At 05/02/2017 02:08 AM, Marc MERLIN wrote:
So, I forgot to mention that it's my main media and backup server that got
corrupted. Yes, I do actually have a backup of a backup server, but it's
going to take days to recover due to the amount of data to copy back, not
counting lots of manual typing due to the number of subvolumes, btrfs
send/receive relationships and so forth.
Really, I should be able to roll back all writes from the last 24H, run a
check --repair/scrub on top just to be sure, and be back on track.
In the meantime, the good news is that the filesystem doesn't crash the
kernel (the poasted crash below) now that I was able to cancel the btrfs
balance,
but it goes read only at the drop of a hat, even when I'm trying to delete
recent snapshots and all data that was potentially written in the last 24H
On Mon, May 01, 2017 at 10:06:41AM -0700, Marc MERLIN wrote:
I have a filesystem that sadly got corrupted by a SAS card I just installed
yesterday.
I don't think in a case like this, there is there a way to roll back all
writes across all subvolumes in the last 24H, correct?
Sorry for the late reply.
I thought the case is already finished as I see little chance to recover. :(
No, no way to roll back unless you're completely sure there is only 1
transaction commit happened in last 24H.
(Well, not really possible in real world)
Btrfs is only capable to rollback to *previous* commit.
That's ensure by forced metadata CoW.
But beyond previous commit, only god knows.
If all metadata CoW write is done in some place never used by any
previous metadata, then there is the chance to recover.
But mostly the possibility is very low, some mount option like ssd will
change the extent allocator behavior to improve the possibility, but
still need a lot of luck.
More detailed comment will be replied to btrfs check mail.
Thanks,
Qu
Is the best thing to go in each subvolume, delete the recent snapshots and
rename the one from 24H as the current one?
Well, just like I expected, it's a pain in the rear and this can't even help
fix the top level mountpoint which doesn't have snapshots, so I can't roll
it back.
btrfs should really have an easy way to roll back X hours, or days to
recover from garbage written after a good known point, given that it is COW
afterall.
Is there a way do this with check --repair maybe?
In the meantime, I got stuck while trying to delete snapshots:
Let's say I have this:
ID 428 gen 294021 top level 5 path backup
ID 2023 gen 294021 top level 5 path Soft
ID 3021 gen 294051 top level 428 path backup/debian32
ID 4400 gen 294018 top level 428 path backup/debian64
ID 4930 gen 294019 top level 428 path backup/ubuntu
I can easily
Delete subvolume (no-commit): '/mnt/btrfs_pool2/Soft'
and then:
gargamel:/mnt/btrfs_pool2# mv Soft_rw.20170430_01:50:22 Soft
But I can't delete backup, which actually is mostly only a directory
containing other things (in hindsight I shouldn't have made that a
subvolume)
Delete subvolume (no-commit): '/mnt/btrfs_pool2/backup'
ERROR: cannot delete '/mnt/btrfs_pool2/backup': Directory not empty
This is because backup has a lot of subvolumes due to btrfs send/receive
relationships.
Is it possible to recover there?

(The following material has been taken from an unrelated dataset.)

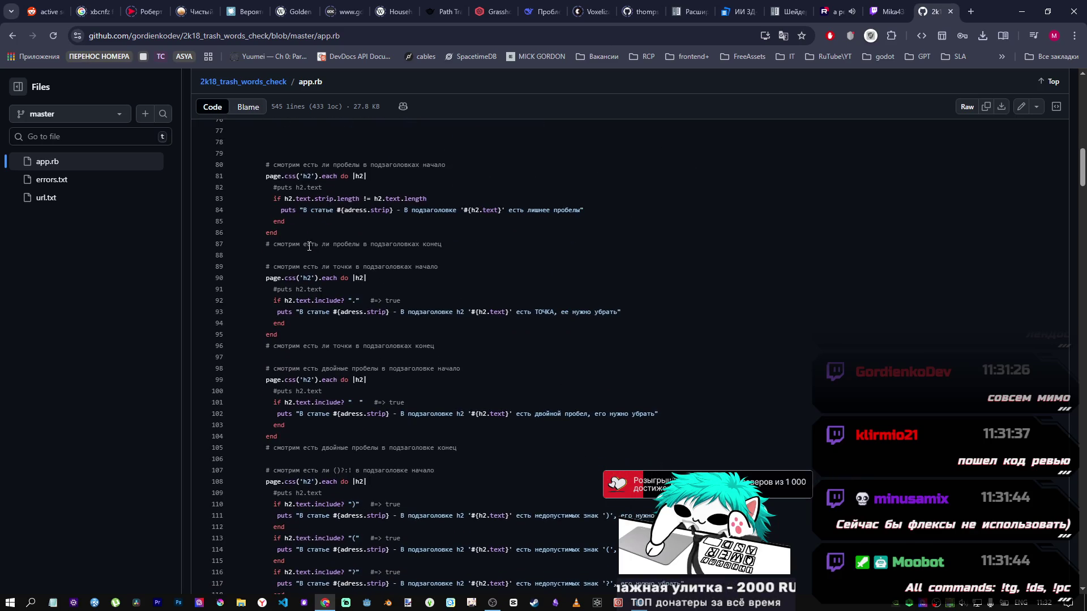
{"action": "scroll", "coordinate": [387, 239], "scroll_direction": "down", "scroll_amount": 1}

Can you reparent subvolumes to a different
subvolume without doing a full copy via btrfs send/receive?
Thanks,
Marc
BTRFS warning (device dm-5): failed to load free space cache for block group
6746013696000, rebuilding it now
BTRFS warning (device dm-5): block group 6754603630592 has wrong amount of free
space
BTRFS warning (device dm-5): failed to load free space cache for block group
6754603630592, rebuilding it now
BTRFS warning (device dm-5): block group 7125178777600 has wrong amount of free
space
BTRFS warning (device dm-5): failed to load free space cache for block group
7125178777600, rebuilding it now
BTRFS error (device dm-5): bad tree block start 3981076597540270796
2899180224512
BTRFS error (device dm-5): bad tree block start 942082474969670243 2899180224512
BTRFS: error (device dm-5) in __btrfs_free_extent:6944: errno=-5 IO failure
BTRFS info (device dm-5): forced readonly
BTRFS: error (device dm-5) in btrfs_run_delayed_refs:2961: errno=-5 IO failure
BUG: unable to handle kernel NULL pointer dereference at (null)
IP: __del_reloc_root+0x3f/0xa6
PGD 189a0e067
PUD 189a0f067
PMD 0
Oops: 0000 [#1] PREEMPT SMP
Modules linked in: veth ip6table_filter ip6_tables ebtable_nat ebtables ppdev
lp xt_addrtype br_netfilter bridge stp llc tun autofs4 softdog binfmt_misc
ftdi_sio nfsd auth_rpcgss nfs_acl nfs lockd grace fscache sunrpc ipt_REJECT
nf_reject_ipv4 xt_conntrack xt_mark xt_nat xt_tcpudp nf_log_ipv4 nf_log_common
xt_LOG iptable_mangle iptable_filter lm85 hwmon_vid pl2303 dm_snapshot dm_bufio
iptable_nat ip_tables nf_conntrack_ipv4 nf_defrag_ipv4 nf_nat_ipv4
nf_conntrack_ftp ipt_MASQUERADE nf_nat_masquerade_ipv4 nf_nat nf_conntrack
x_tables sg st snd_pcm_oss snd_mixer_oss bcache kvm_intel kvm irqbypass
snd_hda_codec_realtek snd_cmipci snd_hda_codec_generic snd_hda_intel
snd_mpu401_uart snd_hda_codec snd_opl3_lib snd_rawmidi snd_hda_core
snd_seq_device snd_hwdep eeepc_wmi snd_pcm asus_wmi rc_ati_x10
asix snd_timer ati_remote sparse_keymap usbnet rfkill snd hwmon soundcore
rc_core evdev libphy tpm_infineon pcspkr i915 parport_pc i2c_i801 input_leds
mei_me lpc_ich parport tpm_tis battery usbserial tpm_tis_core tpm wmi e1000e
ptp pps_core fuse raid456 multipath mmc_block mmc_core lrw ablk_helper dm_crypt
dm_mod async_raid6_recov async_pq async_xor async_memcpy async_tx crc32c_intel
blowfish_x86_64 blowfish_common pcbc aesni_intel aes_x86_64 crypto_simd
glue_helper cryptd xhci_pci ehci_pci sata_sil24 xhci_hcd mvsas ehci_hcd r8169
usbcore mii libsas scsi_transport_sas thermal fan [last unloaded: ftdi_sio]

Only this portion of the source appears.